Wenn der Heilige Geist nicht wirken kann

Wie könnt ihr rechten mit mir? Ihr seid alle von mir abgefallen, spricht der HERR.
Jeremia 2,29

Sie sind allesamt Sünder und ermangeln des Ruhmes, den sie vor Gott haben sollen, und werden ohne Verdienst gerecht aus seiner Gnade durch die Erlösung, die durch Christus Jesus geschehen ist.
Römer 3,23-24

Wir können viel wissen und erlernen, doch ohne das Wirken des Heiligen Geistes sind wir immer noch getrennt von Gott. Jesus spricht von wahren Anbetern Gottes, als er mit der Frau am Jakobs Brunnen spricht. Sie öffnete ihr Herz und ließ sich ganz auf das Gespräch ein. Als Jesus ihr Leben offenlegte, ohne sie anzuklagen, erkannte sie, dass ER der Messias war. Betroffen und erfreut zugleich, rannte sie los und berichtete allen, dass der Messias da ist und das ganze Dorf ging hin, um sich selbst zu überzeugen. Obwohl sie einer andern Religion angehörte, wurde sie vom Hl Geist in Kenntnis gesetzt über die Wahrhaftigkeit und Existenz Gottes durch Jesus Christus.
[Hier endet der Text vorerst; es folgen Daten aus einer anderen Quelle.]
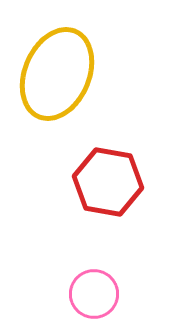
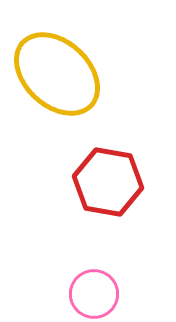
yellow ellipse: rotated 70 degrees counterclockwise
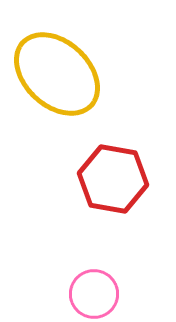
red hexagon: moved 5 px right, 3 px up
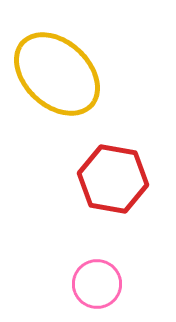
pink circle: moved 3 px right, 10 px up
Die Verse aus den Losungen sagen aus, wie schlecht der Mensch ist, doch wer will sich selbst so sehen? Die Samariterin hatte sechs Männer gehabt und Jesus spricht sie (Joh 4) darauf an. Sie lenkt ab und fragt zunächst, wo er anbetet. Da kommt die Verheißung Jesu zum Tragen: „… glaube mir, es kommt die Stunde, da ihr weder auf diesem Berge, noch in Jerusalem den Vater anbeten werdet. Ihr betet an und wisst nicht, was ; wir beten an und wissen, was, denn das Heil ist aus den Juden.

Weiter: Gott ist Geist, und die ihn anbeten, die müssen ihn im Geist und in der Wahrheit anbeten.

Was gibt uns das heute zu verstehen? Nicht wir sind es, die wichtig sind, sondern unser Vater im Himmel, der für uns einsteht, wenn wir in Bedrängnis sind, der uns durch das Leben trägt mit Seinem Hl Geist und der in Jesus vorausgeht, denn ER war ohne Sünde. Schauen wir uns von IHM ab, was wahrhaft gut ist. Denn ohne IHN können wir nichts Gutes vollbringen.

Eine Antwort auf „Wenn der Heilige Geist nicht wirken kann“

  1. Was fällt dem Menschen ein, dass er Gott auf den Gedanken kommt, Gott anzuklagen? Dieser kurze Einschub zeigt, wie vermessen der Mensch ist, der sich zum Richter über Gott aufspielen will. Jeremia ist sonst voll von Vorwürfen an das Volk Israels. Gott lässt über den Propheten mitteilen, dass es den Bund mit ihm gebrochen hat und anderen Göttern nachgelaufen ist. Es folgen Mahnungen zur Umkehr und die Androhung des Gerichts.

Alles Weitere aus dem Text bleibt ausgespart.